Open dhiaayachi opened 2 months ago
Is your feature request related to a problem? Please describe.
Currently, resetting a workflow with a large number of reapplied signals and updates after the reset point can fail due to the persistence layer's 4MB event batch size limit. This issue occurs because the reapplied events are grouped into a single batch, potentially exceeding the limit.
Describe the solution you'd like
To address this, we propose two possible solutions:
Approach 1: Automatic Batch Creation
Approach 2: Reset-Specific Batching
Describe alternatives you've considered
Additional context
This issue only affects resets, where events from multiple batches in the original workflow can be reapplied. The event reapply logic during conflict resolution, triggered by replication tasks, operates on a single event batch, so this limit is not encountered in that scenario.
References:
Benefits of Implementing This Feature:
Thank you for reporting this issue. This is a known issue with Temporal's DefaultTransactionSizeLimit
which is 4 MB. Unfortunately, this limit applies to all events persisted to the history, including those events which are reapplied during a reset. As a result, workflows with reapplied events exceeding the limit cannot be reset.
To work around this issue, you can consider decreasing the size of your reapplied events, or breaking your workflows into smaller units that would keep the events persisted during a reset under 4 MB.
We appreciate you raising this issue, and we will consider solutions like implementing automatic batch splitting in future versions of Temporal. You can track the progress on this issue in our GitHub repository.
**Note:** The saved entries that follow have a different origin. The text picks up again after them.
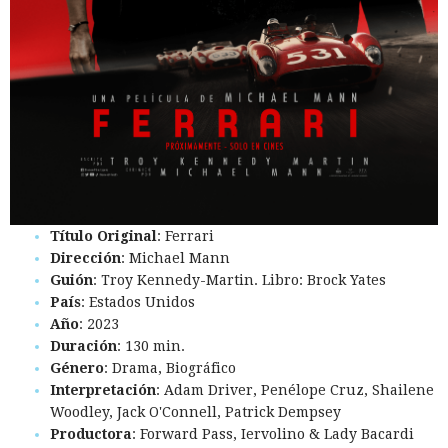
Título Original
: Ferrari
Dirección
: Michael Mann
Guión
: Troy Kennedy-Martin. Libro: Brock Yates
País
: Estados Unidos
Año
: 2023
Duración
: 130 min.
Género
: Drama, Biográfico
Interpretación
: Adam Driver, Penélope Cruz, Shailene
Woodley, Jack O'Connell, Patrick Dempsey
Productora
: Forward Pass, Iervolino & Lady Bacardi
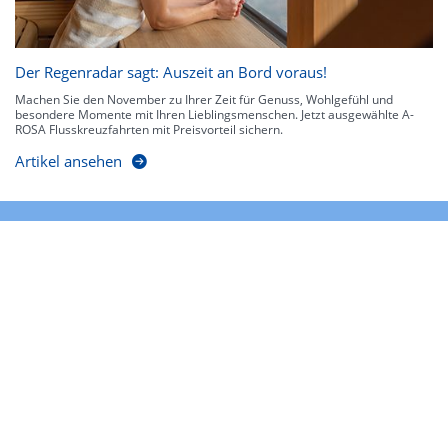
Der Regenradar sagt: Auszeit an Bord voraus!
Machen Sie den November zu Ihrer Zeit für Genuss, Wohlgefühl und
besondere Momente mit Ihren Lieblingsmenschen. Jetzt ausgewählte A-
ROSA Flusskreuzfahrten mit Preisvorteil sichern.
Artikel ansehen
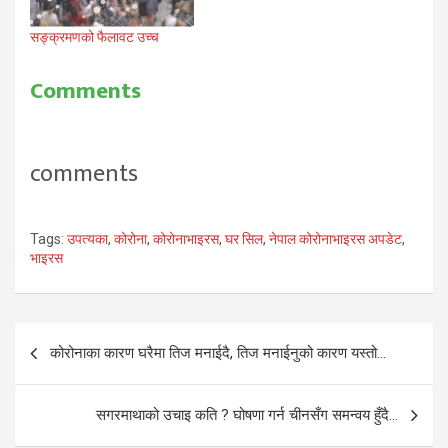
सङ्क्रमणको फैलावट उच्च
Comments
comments
Tags:
उपत्यका
,
कोरोना
,
कोरोनाभाइरस
,
घर सिल
,
नेपाल कोरोनाभाइरस अपडेट
,
भाइरस
Post
कोरोनाका कारण घरैमा तिज मनाईदै, तिज मनाईनुको कारण यस्तो…
navigation
सगरमाथाको उचाइ कति ? घोषणा गर्न चीनसँग समन्वय हुँदै…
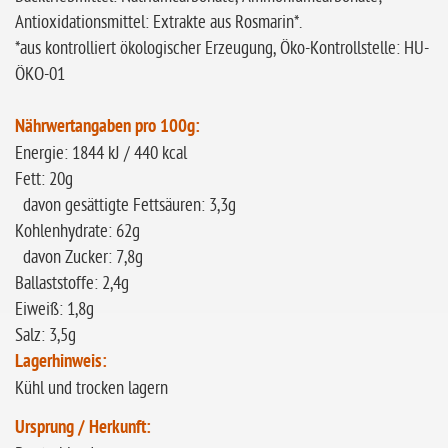
Antioxidationsmittel: Extrakte aus Rosmarin*.
*aus kontrolliert ökologischer Erzeugung, Öko-Kontrollstelle: HU-
ÖKO-01
Nährwertangaben pro 100g:
Energie: 1844 kJ / 440 kcal
Fett: 20g
davon gesättigte Fettsäuren: 3,3g
Kohlenhydrate: 62g
davon Zucker: 7,8g
Ballaststoffe: 2,4g
Eiweiß: 1,8g
Salz: 3,5g
Lagerhinweis:
Kühl und trocken lagern
Ursprung / Herkunft:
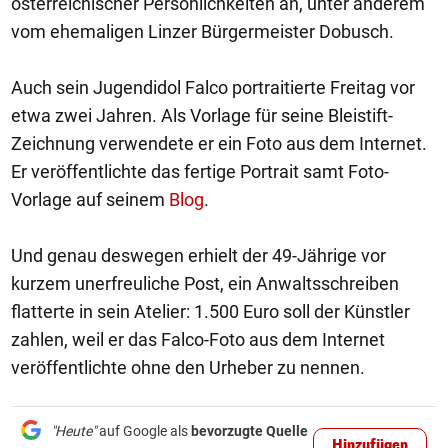
österreichischer Persönlichkeiten an, unter anderem
vom ehemaligen Linzer Bürgermeister Dobusch.
Auch sein Jugendidol Falco portraitierte Freitag vor
etwa zwei Jahren. Als Vorlage für seine Bleistift-
Zeichnung verwendete er ein Foto aus dem Internet.
Er veröffentlichte das fertige Portrait samt Foto-
Vorlage auf seinem
Blog
.
Und genau deswegen erhielt der 49-Jährige vor
kurzem unerfreuliche Post, ein Anwaltsschreiben
flatterte in sein Atelier: 1.500 Euro soll der Künstler
zahlen, weil er das Falco-Foto aus dem Internet
veröffentlichte ohne den Urheber zu nennen.
"Heute"
auf Google als
bevorzugte Quelle
Hinzufügen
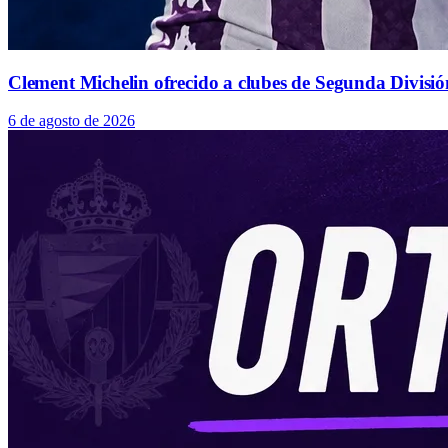
Clement Michelin ofrecido a clubes de Segunda Divisió
6 de agosto de 2026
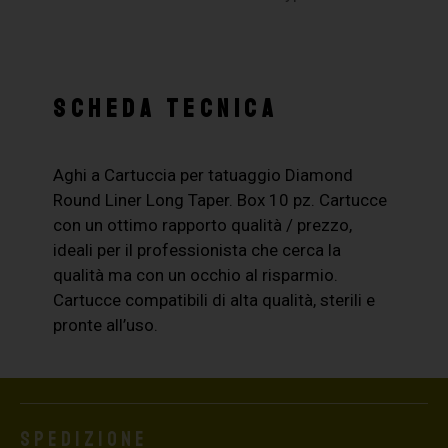
SCHEDA TECNICA
Aghi a Cartuccia per tatuaggio Diamond
Round Liner Long Taper. Box 10 pz. Cartucce
con un ottimo rapporto qualità / prezzo,
ideali per il professionista che cerca la
qualità ma con un occhio al risparmio.
Cartucce compatibili di alta qualità, sterili e
pronte all’uso.
Spedizione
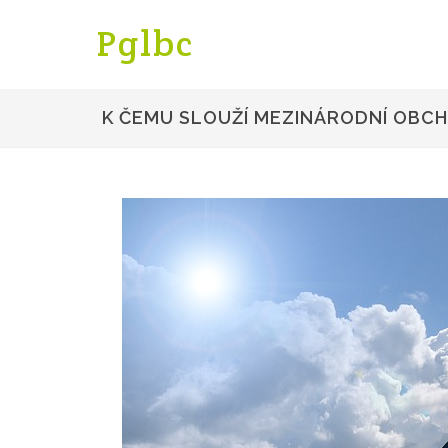
Pglbc
K ČEMU SLOUŽÍ MEZINÁRODNÍ OBC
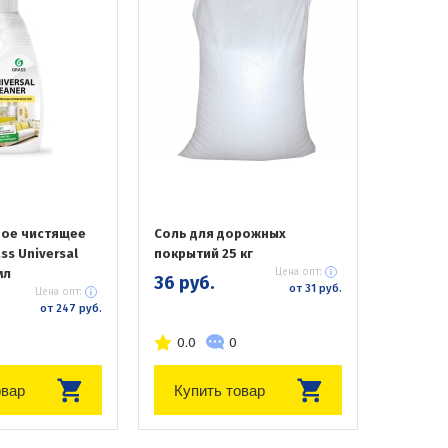
ое чистящее
Соль для дорожных
ss Universal
покрытий 25 кг
мл
Цена опт:
36 руб.
от 31 руб.
Цена опт:
от 247 руб.
0.0
0
овар
Купить товар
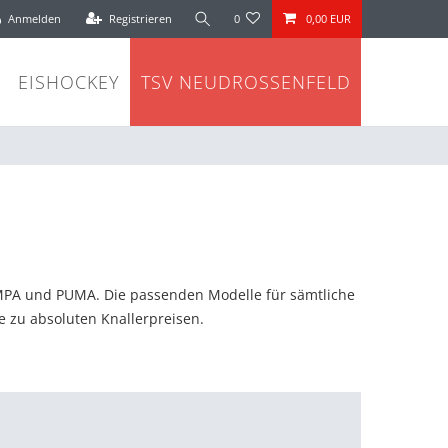
Anmelden
Registrieren
0
0,00 EUR
EISHOCKEY
TSV NEUDROSSENFELD
MPA und PUMA. Die passenden Modelle für sämtliche
 zu absoluten Knallerpreisen.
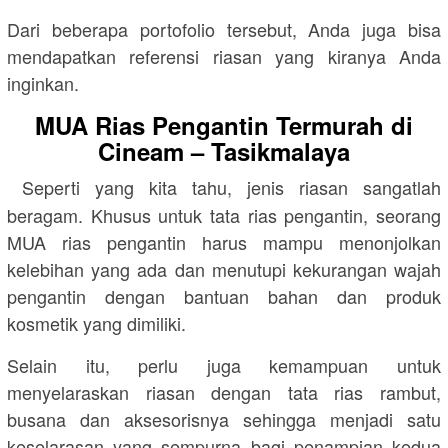
Dari beberapa portofolio tersebut, Anda juga bisa
mendapatkan referensi riasan yang kiranya Anda
inginkan.
MUA Rias Pengantin Termurah di
Cineam – Tasikmalaya
Seperti yang kita tahu, jenis riasan sangatlah
beragam. Khusus untuk tata rias pengantin, seorang
MUA rias pengantin harus mampu menonjolkan
kelebihan yang ada dan menutupi kekurangan wajah
pengantin dengan bantuan bahan dan produk
kosmetik yang dimiliki.
Selain itu, perlu juga kemampuan untuk
menyelaraskan riasan dengan tata rias rambut,
busana dan aksesorisnya sehingga menjadi satu
keselarasan yang sempurna bagi penampian kedua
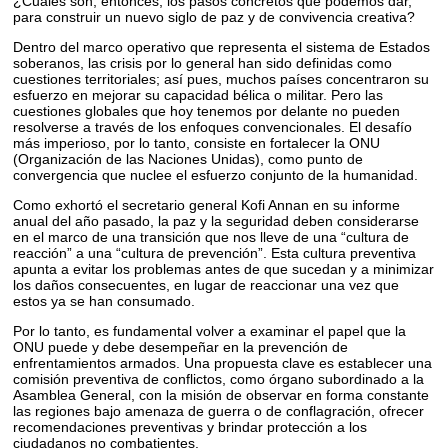
¿Cuáles son, entonces, los pasos concretos que podemos dar,
para construir un nuevo siglo de paz y de convivencia creativa?
Dentro del marco operativo que representa el sistema de Estados
soberanos, las crisis por lo general han sido definidas como
cuestiones territoriales; así pues, muchos países concentraron su
esfuerzo en mejorar su capacidad bélica o militar. Pero las
cuestiones globales que hoy tenemos por delante no pueden
resolverse a través de los enfoques convencionales. El desafío
más imperioso, por lo tanto, consiste en fortalecer la ONU
(Organización de las Naciones Unidas), como punto de
convergencia que nuclee el esfuerzo conjunto de la humanidad.
Como exhortó el secretario general Kofi Annan en su informe
anual del año pasado, la paz y la seguridad deben considerarse
en el marco de una transición que nos lleve de una “cultura de
reacción” a una “cultura de prevención”. Esta cultura preventiva
apunta a evitar los problemas antes de que sucedan y a minimizar
los daños consecuentes, en lugar de reaccionar una vez que
estos ya se han consumado.
Por lo tanto, es fundamental volver a examinar el papel que la
ONU puede y debe desempeñar en la prevención de
enfrentamientos armados. Una propuesta clave es establecer una
comisión preventiva de conflictos, como órgano subordinado a la
Asamblea General, con la misión de observar en forma constante
las regiones bajo amenaza de guerra o de conflagración, ofrecer
recomendaciones preventivas y brindar protección a los
ciudadanos no combatientes.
Thank you for reporting this issue. The 4MB limit for the event batch size during reset is a known limitation of the Temporal service. You can find more information about the default DefaultTransactionSizeLimit
in the Temporal documentation.
There are a few approaches that might work to mitigate the issue while we explore a solution:
DefaultTransactionSizeLimit
: You can increase the DefaultTransactionSizeLimit
by adjusting the limit.defaultTransactionSizeLimit
dynamic config variable in your Temporal service. It's important to note that increasing this limit might have performance implications.We appreciate your understanding and will work to find a more comprehensive solution.
Thank you for reporting this issue.
It seems like you are experiencing an issue with reset
functionality when the size of reapplied events exceeds the DefaultTransactionSizeLimit
(4MB) of the persistence layer.
The DefaultTransactionSizeLimit
is a hard limit that ensures the persistence layer can handle events in a batch.
You are correct that the issue only applies to reset
, not conflict resolution.
Here are a few things you can try:
reset
process. This might involve optimizing the data being sent in the events.DefaultTransactionSizeLimit
: You can increase the DefaultTransactionSizeLimit
by adjusting the configuration of the Temporal server. Here are some relevant resources:
Let me know if you have any further questions.
Thank you for reporting this issue.
As you mentioned, this issue only applies to reset, and is not related to the replication task that handles conflict resolution.
The DefaultTransactionSizeLimit
for persistence is indeed 4 MB, and you are experiencing this limit during reset because all the reapplied events are grouped into one batch.
There are a few potential workarounds you could consider:
DefaultTransactionSizeLimit
: This is not ideal as it could impact performance, but it's a quick fix. Please let us know if you have any other questions or if you need further assistance.
Thank you for reporting this issue.
You are correct that the current implementation of ResetWorkflowExecution
does not handle batches larger than 4 MB.
The documentation regarding the "Event batch size" limit can be found here: https://docs.temporal.io/self-hosted-guide/defaults.
We are actively working on a solution to address this issue. We will update the documentation with the details of the solution once it is available.
In the meantime, you may consider using smaller batches for your reset operations. This can be achieved by adjusting your workflow logic to generate smaller event batches.
Is your feature request related to a problem? Please describe. When doing reset, signals and updates after the reset point will be reapplied (cherry-picked) to the new run. However all those reapplied events are grouped into one batch. Our persistence layer has a validation that basically says each event batch can't be exceeded 4MB size limit (each batch is a separate call to persistence). This means if the size of reapplied events is larger than 4MB, the reset can't be done.
This issue from my understanding only applies to reset, where events from more than one event batches in the base workflow can be picked. The events reapply logic during conflict resolution is triggered by the replication task of a single batch of event, so we won't run into the situation.
Describe the solution you'd like Reset with more than 4MB reapplied events should be supported.
Approach 1:
Approach 2:
Describe alternatives you've considered A clear and concise description of any alternative solutions or features you've considered.
Additional context Add any other context or screenshots about the feature request here.